My Theory of Human Evolution (red stained glass edition)

As regular readers of this blog know, I propose that art exists because in our evolutionary past payment to artists promoted material science — learning how to create new materials with useful properties. For example, red stained glass.

Medieval artisans unknowingly became nanotechnologists when they made red stained glass by mixing gold chloride into molten glass. That created tiny gold spheres, which absorbed and reflected sunlight in a way that produces a rich ruby color.

The gold spheres have to be about 25 nanometers in diameter to get this effect.

Thanks to Joshua Schrier.

My Theory of Human Evolution (blogs and fan clubs edition); or Why We Blog

Marc Andreessen, in a fascinating post about lessons learned from blogging, started me thinking about fan clubs. After reading his post, I wondered what had I learned from blogging. Well, nothing very interesting: 1. Easier than expected. 2. More fun than expected. 3. Pleasantly surprised to see audience grow for the esoteric topics I blog about, such as scientific method and human evolution. These are quite different than Marc’s lessons.

But maybe not. I think Marc gets to the heart of the matter with this:

one of the best things about blogs is how they enable a conversation among people with shared interests.

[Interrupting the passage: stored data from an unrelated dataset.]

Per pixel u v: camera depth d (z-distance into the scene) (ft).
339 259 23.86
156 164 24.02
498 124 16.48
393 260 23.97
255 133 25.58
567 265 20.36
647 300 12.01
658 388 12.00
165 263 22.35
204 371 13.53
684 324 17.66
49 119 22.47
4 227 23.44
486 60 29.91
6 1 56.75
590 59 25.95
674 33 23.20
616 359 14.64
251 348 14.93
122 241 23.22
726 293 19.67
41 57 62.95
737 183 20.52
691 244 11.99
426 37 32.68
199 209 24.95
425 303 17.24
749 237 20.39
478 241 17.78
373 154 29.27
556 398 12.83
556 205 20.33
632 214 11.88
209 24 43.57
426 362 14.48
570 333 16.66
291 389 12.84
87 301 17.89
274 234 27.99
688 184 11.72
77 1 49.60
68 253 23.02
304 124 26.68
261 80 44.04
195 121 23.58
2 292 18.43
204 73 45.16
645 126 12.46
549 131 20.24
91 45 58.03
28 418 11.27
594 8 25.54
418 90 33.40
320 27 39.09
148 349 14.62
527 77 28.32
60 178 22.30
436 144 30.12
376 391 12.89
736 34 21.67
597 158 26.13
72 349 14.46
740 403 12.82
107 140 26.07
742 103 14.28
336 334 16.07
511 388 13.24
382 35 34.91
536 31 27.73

Which is exactly what fan clubs and fan conventions do.

Every blog I read revolves around someone’s specialized knowledge. HuntGrunt, for example, is based on Joyce Cohen’s journalism: In her blog, she writes what few others could. Bloggers enjoy writing them, I enjoy reading them. I think blogs have done grown so quickly and become so powerful because they tap into something very fundamental and important inside of all of us: We enjoy talking about our area of specialization, of expertise; and we enjoy listening to others with similar interests. Fan clubs and interest groups were old expressions of this; blogs are a new expression.

Why are people like this? My theory of human evolution says that the human brain changed in all sorts of ways to promote occupation specialization, the big way we differ from our closest ancestors. The fan-club tendency evolved because it caused specialists to share their knowledge. This pushed forward technology just as scientific journals and conferences do. People who made shoes talked to others who made shoes and shared what they had learned. The result was not only better shoes but also better use of research effort: No one had to reinvent the wheel.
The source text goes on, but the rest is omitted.